Perhaps the most famous recursive algorithm designed to operate on lists is quicksort. The quicksort algorithm was developed in 1965 by C.A.R. Hoare, and is probably the most effective general-purpose sorting algorithm for arrays. Here is the source code for one implementation of quicksort.
void swap(int &a, int &b) { int temp = a; a = b; b = temp; } int median(vector<int> & a,int first,int last) { int mid=(first+last)/2; if (a[first] < a[mid]) { if (a[mid] < a[last]) return mid; else if (a[first] < a[last]) return last; else return first; } else { if(a[first] < a[last]) return first; else if(a[last] < a[mid]) return mid; else return last; } } int partition(vector<int> & a,int first,int last) { int p=first; swap(a[first],a[median(a,first,last-1)]); int piv = a[first]; for(int k=first+1;k<last;k++) { if (a[k] <= piv) { p++; swap(a[k],a[p]); } } swap(a[p],a[first]); return p; } void quickSort(vector<int> & a,int first,int last) { if (last - first > 20) { int piv = partition(a,first,last); quickSort(a,first,piv); quickSort(a,piv+1,last); } else { selectionSort(a,first,last); } } void quickSort(vector<int>& a) { quickSort(a,0,a.size()); }
Quicksort consists of several parts. The quickSort function above with three parameters is the main recursive function that is responsible for running the algorithm. A key step in the quicksort process is the partition step, which is implemented by the partition function above. The partition step takes a range of the array and rearranges it to make it closer to being sorted. To partition, we start by selecting one of the values in the range and making it be the pivot value. We then rearrange the values in the range into numbers that are less than or equal to the pivot, the pivot, and numbers greater than the pivot. The numbers that end up in the sub-ranges on either side of the pivot are not sorted, but the entire range does end up being slightly closer to being perfectly sorted after each partition.
The partition step then combines with recursion to finish the job.

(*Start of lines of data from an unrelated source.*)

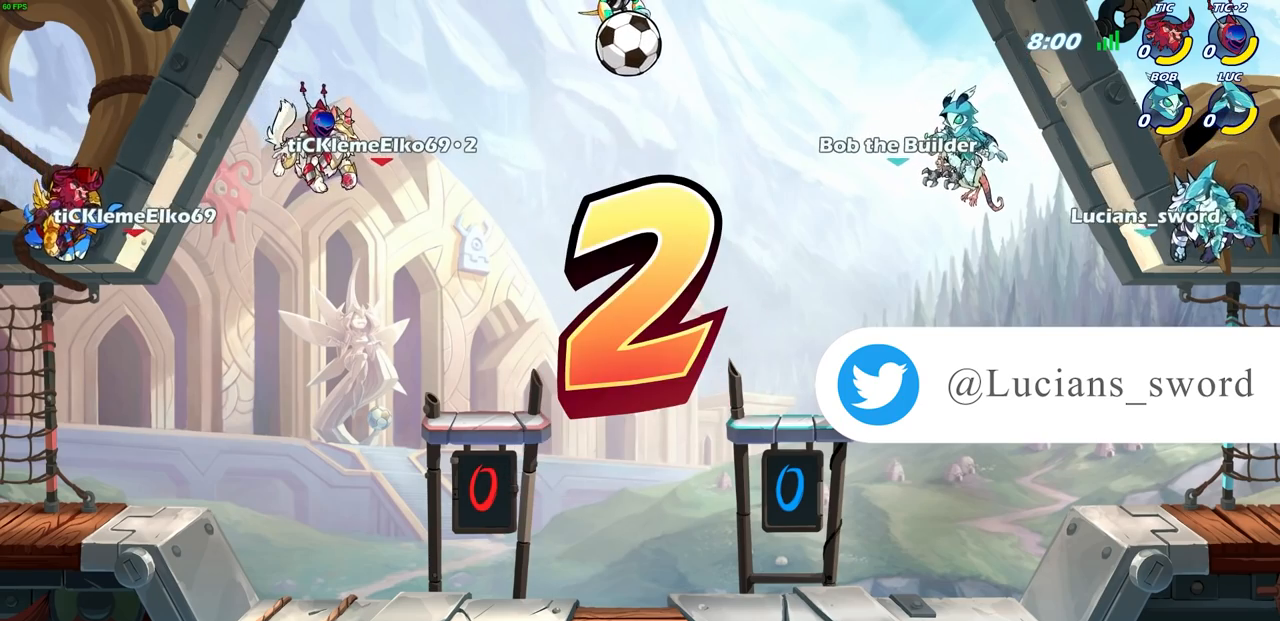
{"buttons": [], "left_stick": "center", "right_stick": "center", "events": [[450, "SELECT", "up"]]}
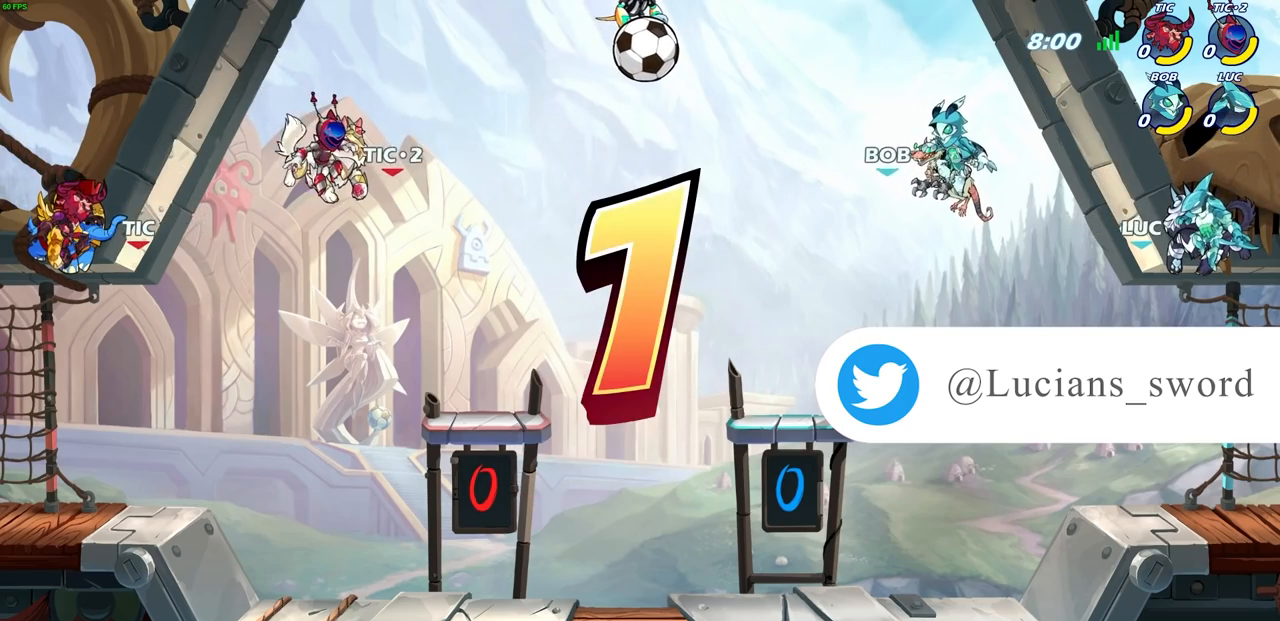
{"buttons": ["SELECT"], "left_stick": "center", "right_stick": "center", "events": [[117, "SELECT", "down"]]}
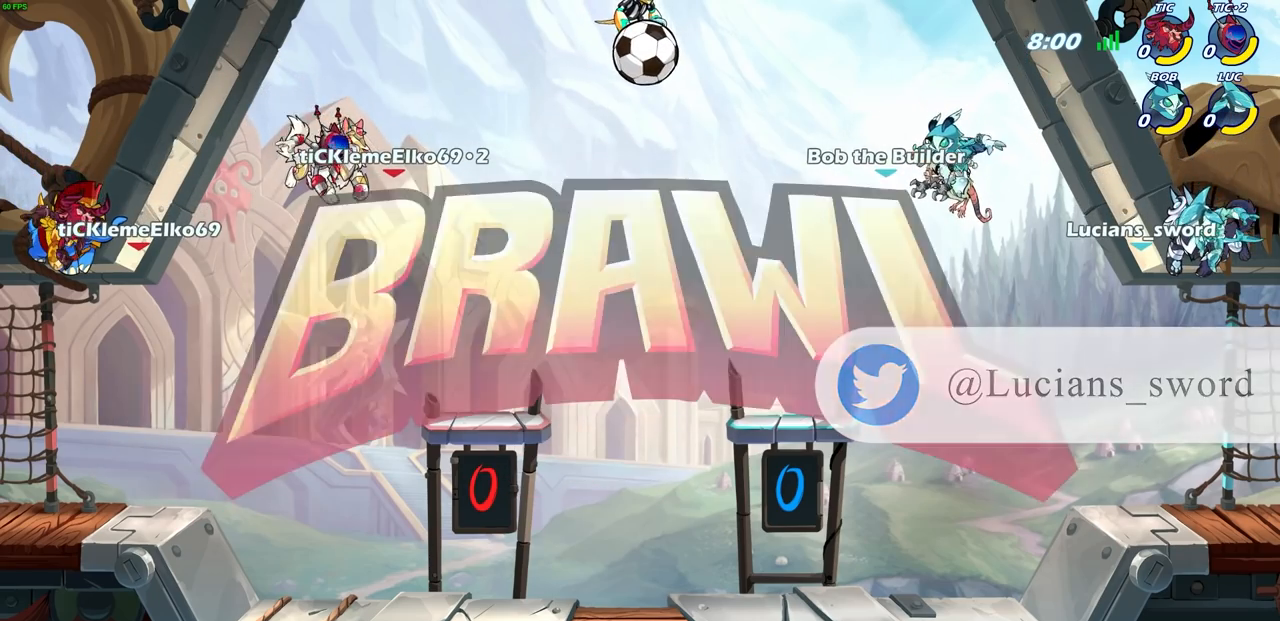
{"buttons": ["SELECT"], "left_stick": "center", "right_stick": "center", "events": []}
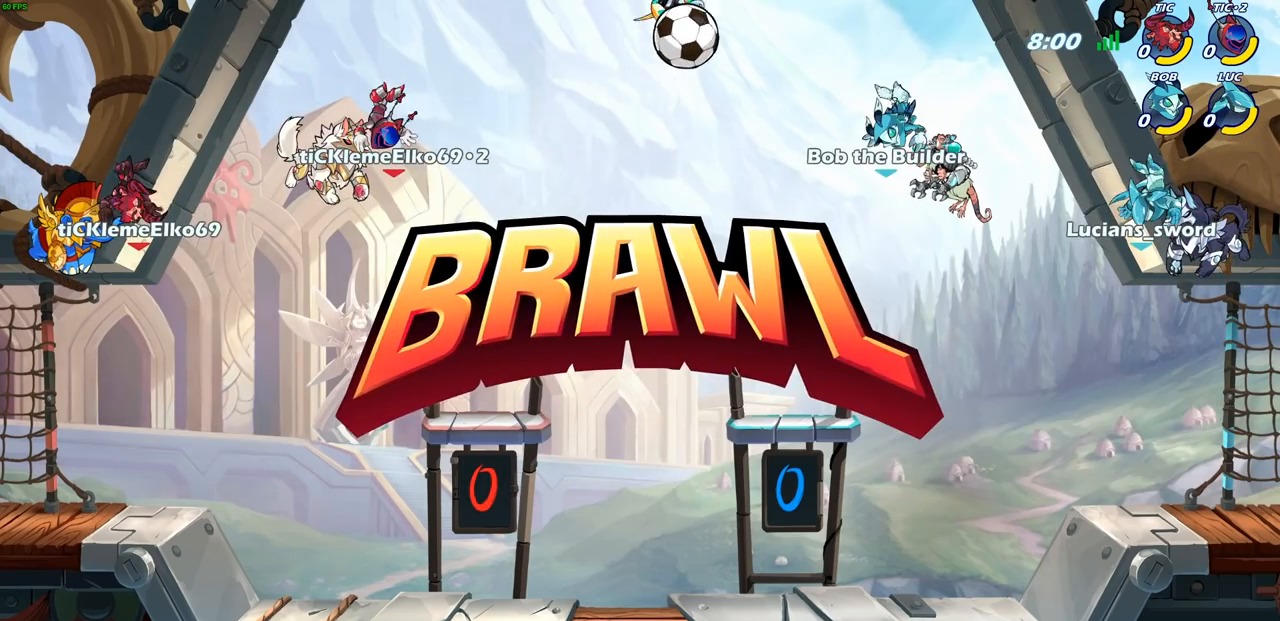
{"buttons": ["SELECT"], "left_stick": "center", "right_stick": "center", "events": []}
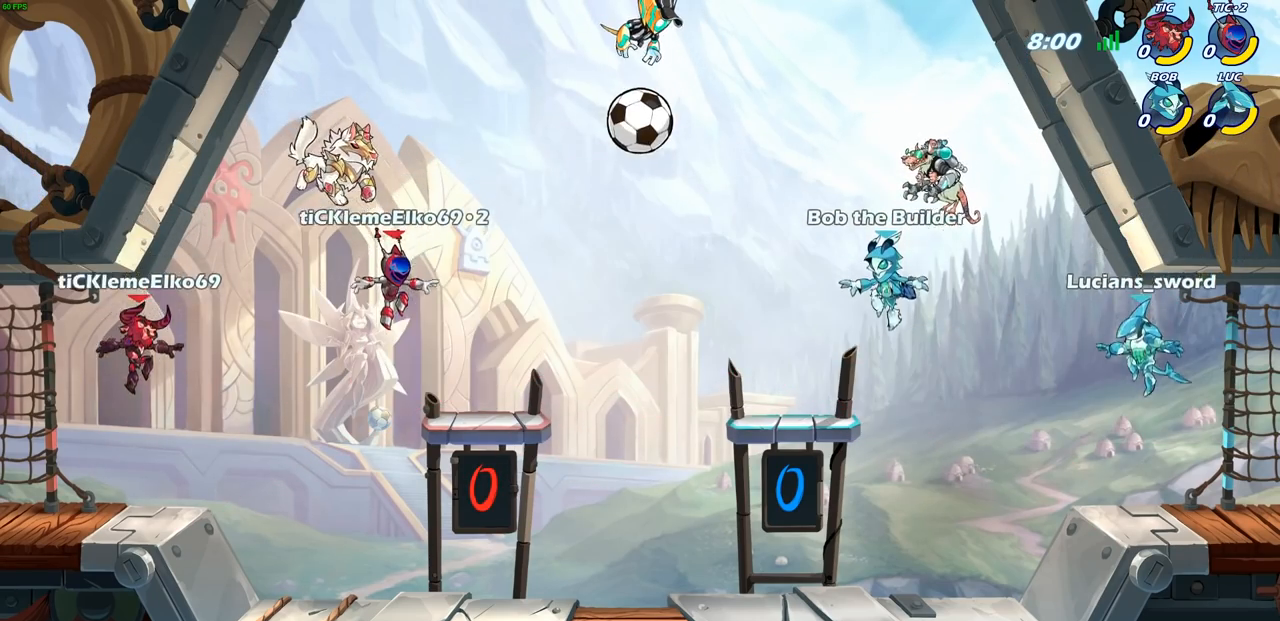
{"buttons": ["SELECT"], "left_stick": "center", "right_stick": "center", "events": []}
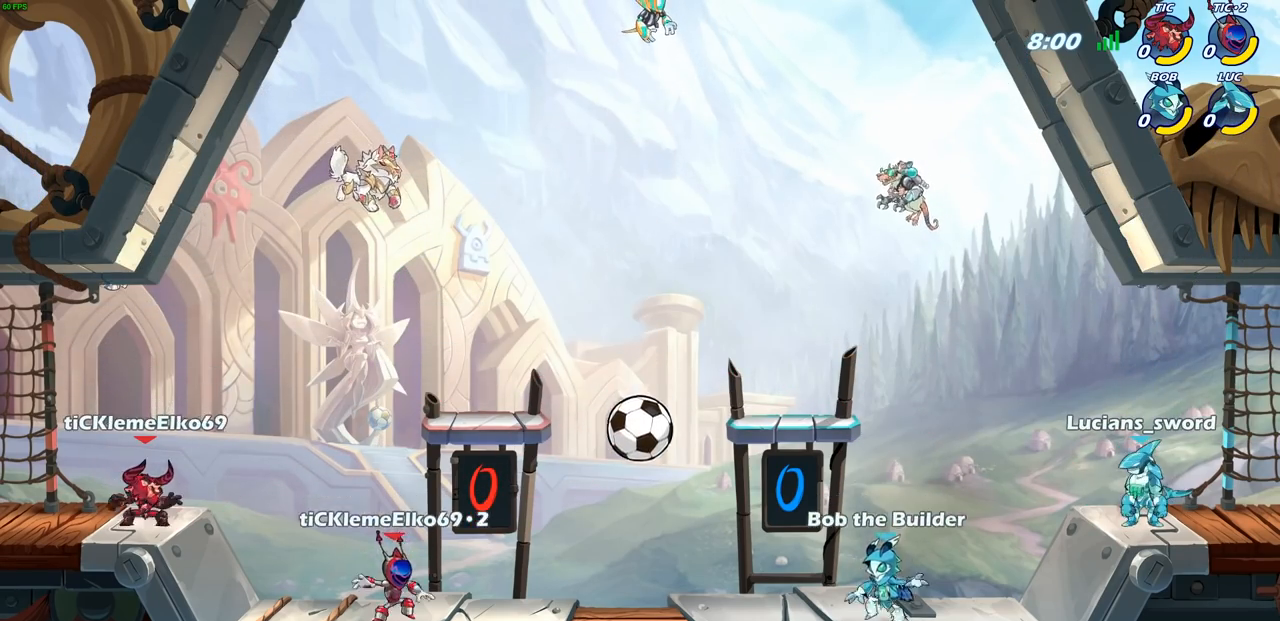
{"buttons": [], "left_stick": "center", "right_stick": "center", "events": [[67, "SELECT", "up"]]}
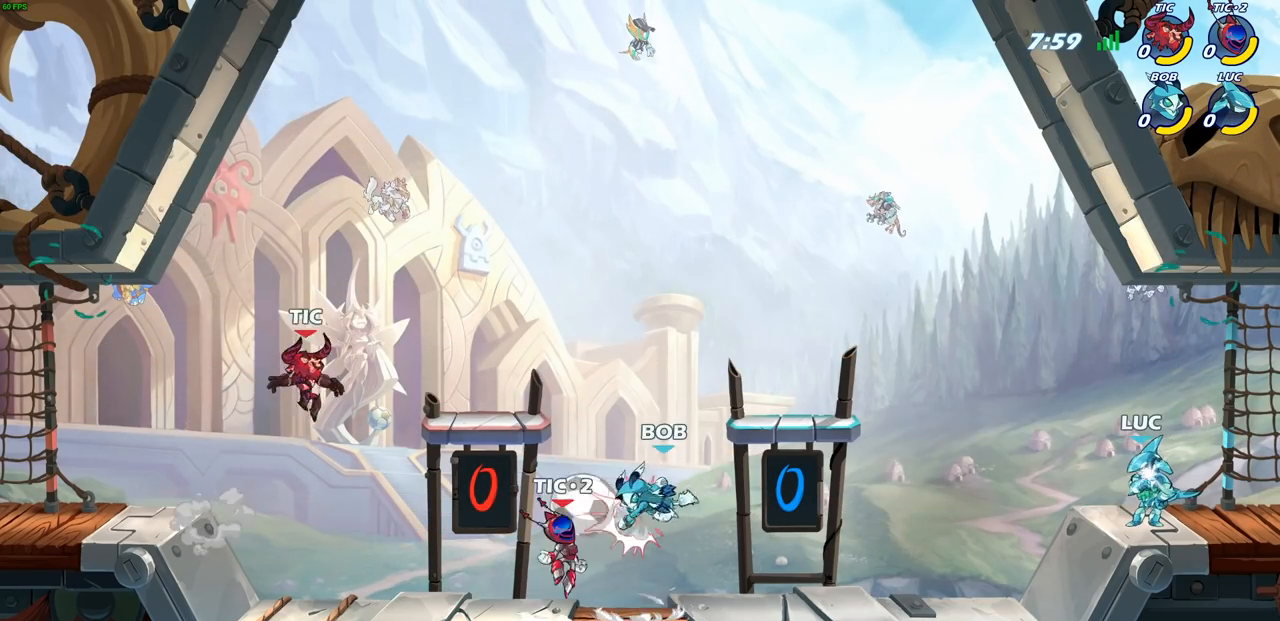
{"buttons": [], "left_stick": "center", "right_stick": "center", "events": []}
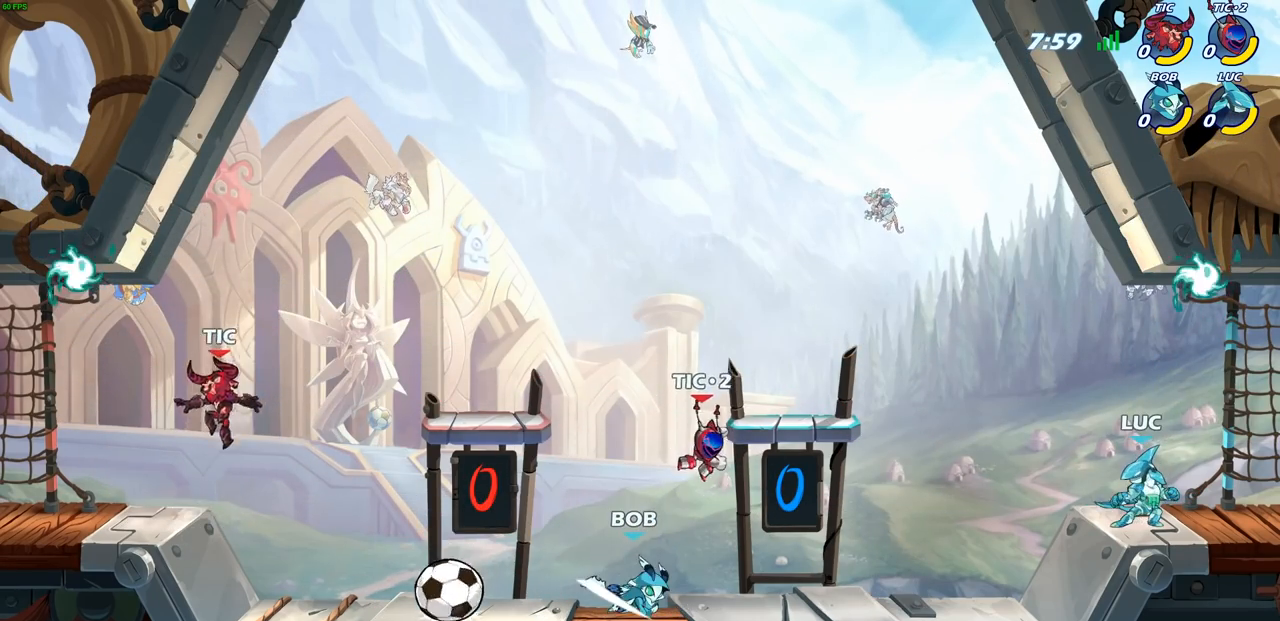
{"buttons": [], "left_stick": "down-right", "right_stick": "center", "events": [[117, "CROSS", "down"], [233, "CROSS", "up"], [317, "left_stick", "right"], [383, "CROSS", "down"], [433, "CROSS", "up"], [467, "left_stick", "down-right"]]}
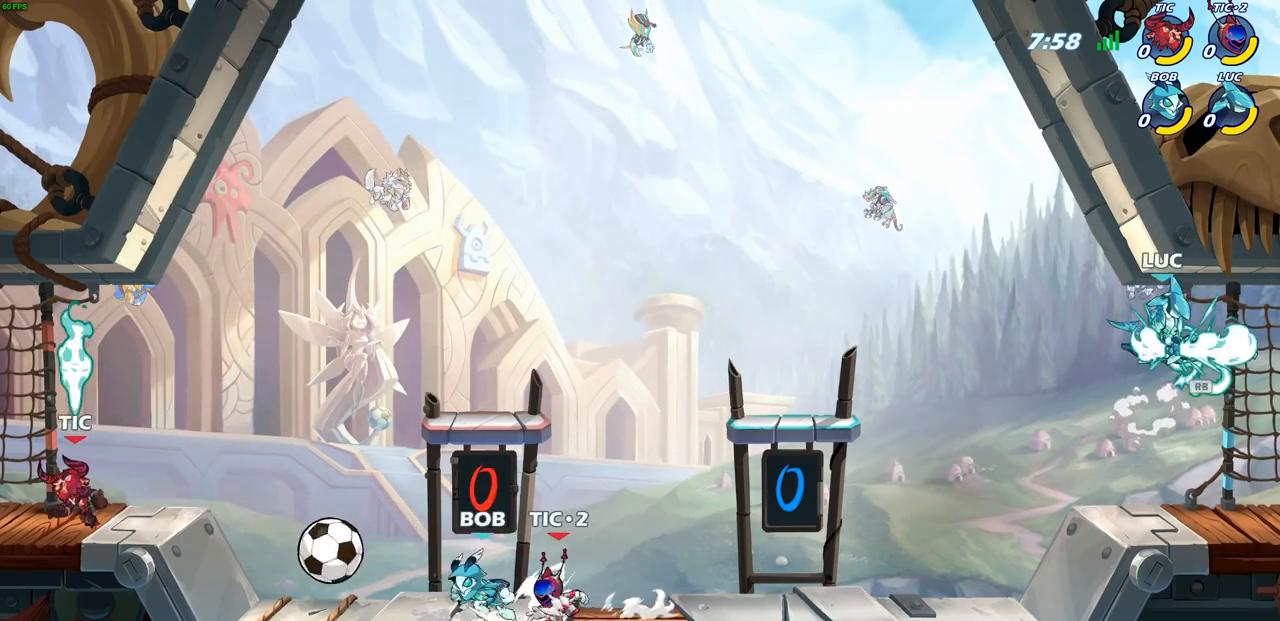
{"buttons": [], "left_stick": "up-left", "right_stick": "center", "events": [[33, "left_stick", "left"], [183, "left_stick", "right"], [250, "left_stick", "down-left"], [367, "left_stick", "up-right"], [417, "left_stick", "up-left"]]}
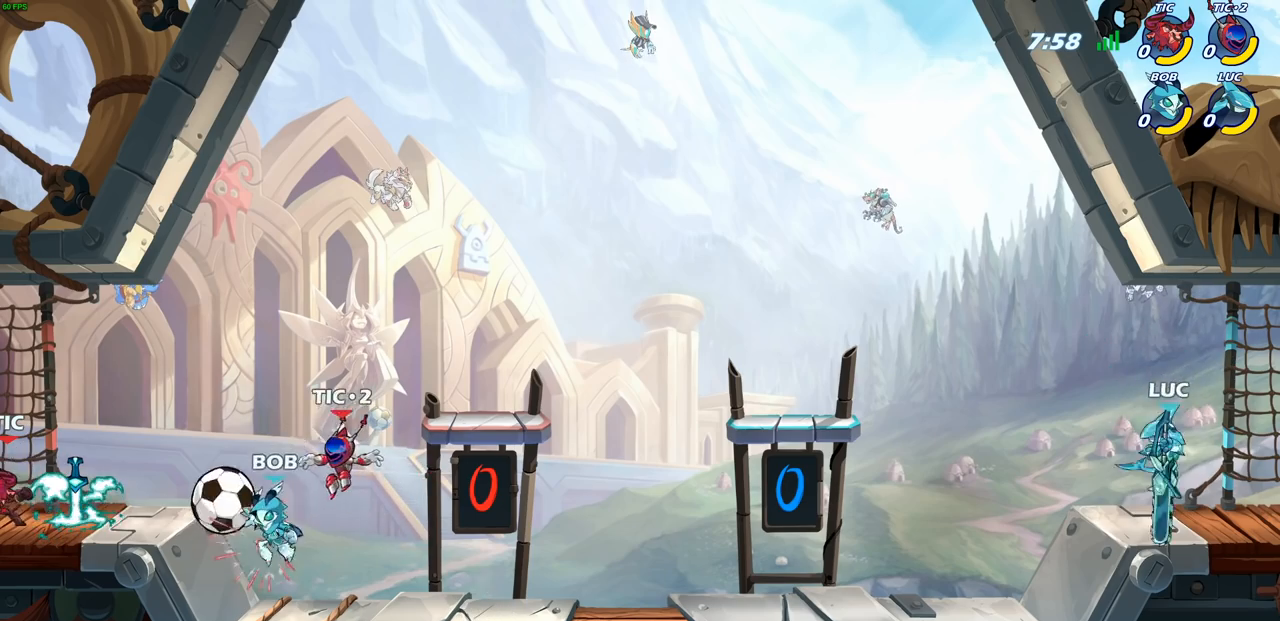
{"buttons": [], "left_stick": "up-left", "right_stick": "center", "events": [[33, "left_stick", "right"], [117, "left_stick", "left"], [200, "left_stick", "up-right"], [267, "left_stick", "left"], [333, "left_stick", "up-right"], [417, "left_stick", "up-left"]]}
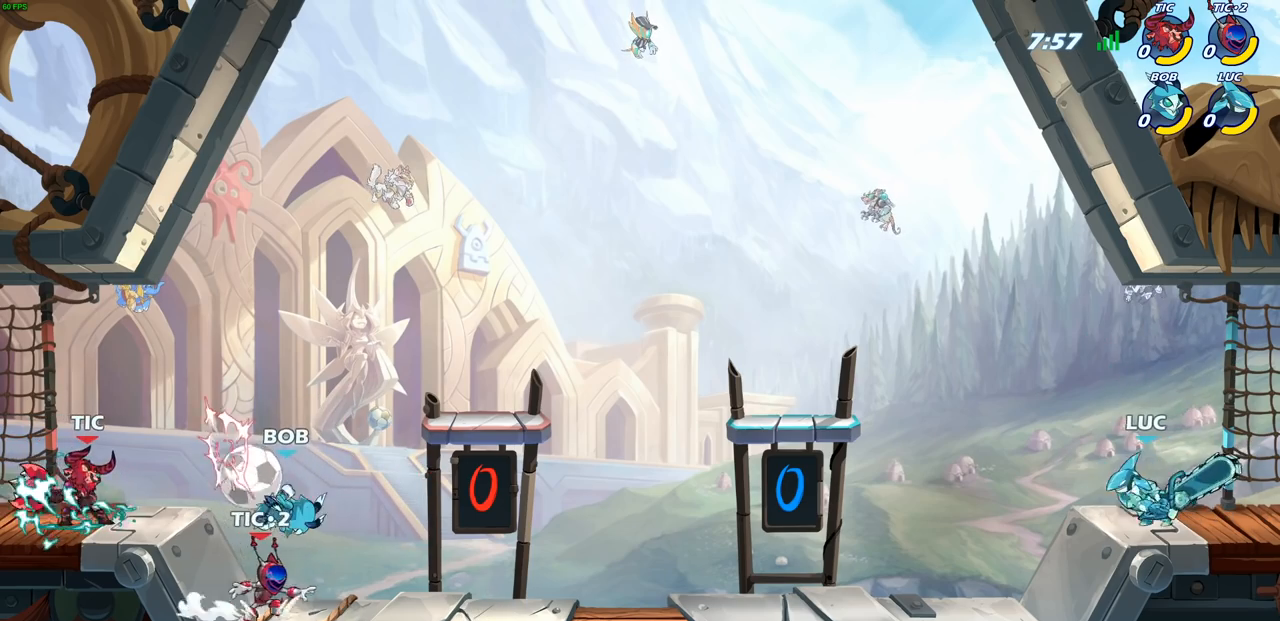
{"buttons": [], "left_stick": "left", "right_stick": "center", "events": [[133, "R2", "down"], [300, "R2", "up"], [317, "left_stick", "right"], [483, "left_stick", "left"]]}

After partitioning the range, we recursively sort the two sub-ranges created by the partition step. This divide and conquer strategy is effective at sorting the entire array.
The recursion works most efficiently in cases in which the two sub-ranges generated have roughly equal sizes. To give a better chance of producing this result, it helps to pick a good pivot value. This implementation uses a median of three strategy to improve the odds of picking a good pivot. We examine the elements at the beginning, the middle, and the end of the given range, and select the median of those three numbers to be the pivot value. That improves the odds of success above the simple approach of always arbitrarily using the first, middle, or last value in the range as the pivot.
The final detail is setting up an appropriate base case. One obvious base case would be to stop when the range [first,last) has size 1 or smaller. The implementation of quicksort shown here simply stops dividing the array into sub-ranges when the range it is handed has size smaller than 20. For ranges that small, any simple sorting algorithm will suffice, so the base case is to call selectionSort to handle any small sub-ranges created by the divide-and-conquer process.